When is per-IP vs per-user vs per-API-key appropriate?

Per-IP catches anonymous abuse (login brute force, signup spam) but penalizes shared NATs and corporate networks where many users share one IP. Per-user is fairest for authenticated traffic but costs an auth round-trip. Per-API-key is the standard for paid APIs (Stripe, OpenAI, AWS) and aligns rate limits with billing tier.

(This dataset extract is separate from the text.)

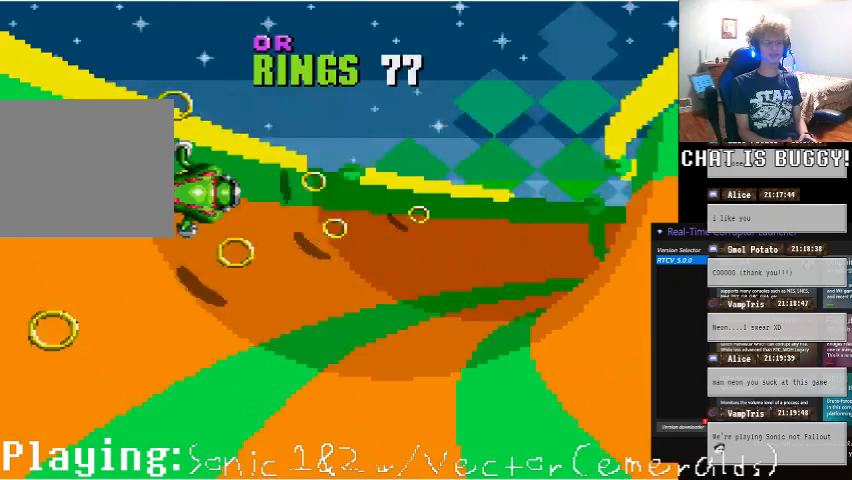
{"dt_ms": 500, "buttons": [], "left_stick": "center", "right_stick": "center", "events": [[150, "DPAD_RIGHT", "down"], [300, "DPAD_RIGHT", "up"]]}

Production stacks layer all three: per-IP at the CDN edge, per-API-key at the gateway, per-user at the application for resource-specific actions.

What's the HTTP standard for rate limit headers (RFC 9239)?

The de-facto standard headers are X-RateLimit-Limit (cap per window), X-RateLimit-Remaining (calls left), X-RateLimit-Reset (unix timestamp of next reset). On 429 Too Many Requests, the Retry-After header (RFC 7231) tells the client how long to wait — either seconds or an HTTP date. RFC 9239 (2024) standardizes RateLimit-Limit, RateLimit-Remaining, and RateLimit-Reset (no X- prefix), but adoption is partial; many APIs still use the X- variants for backward compatibility.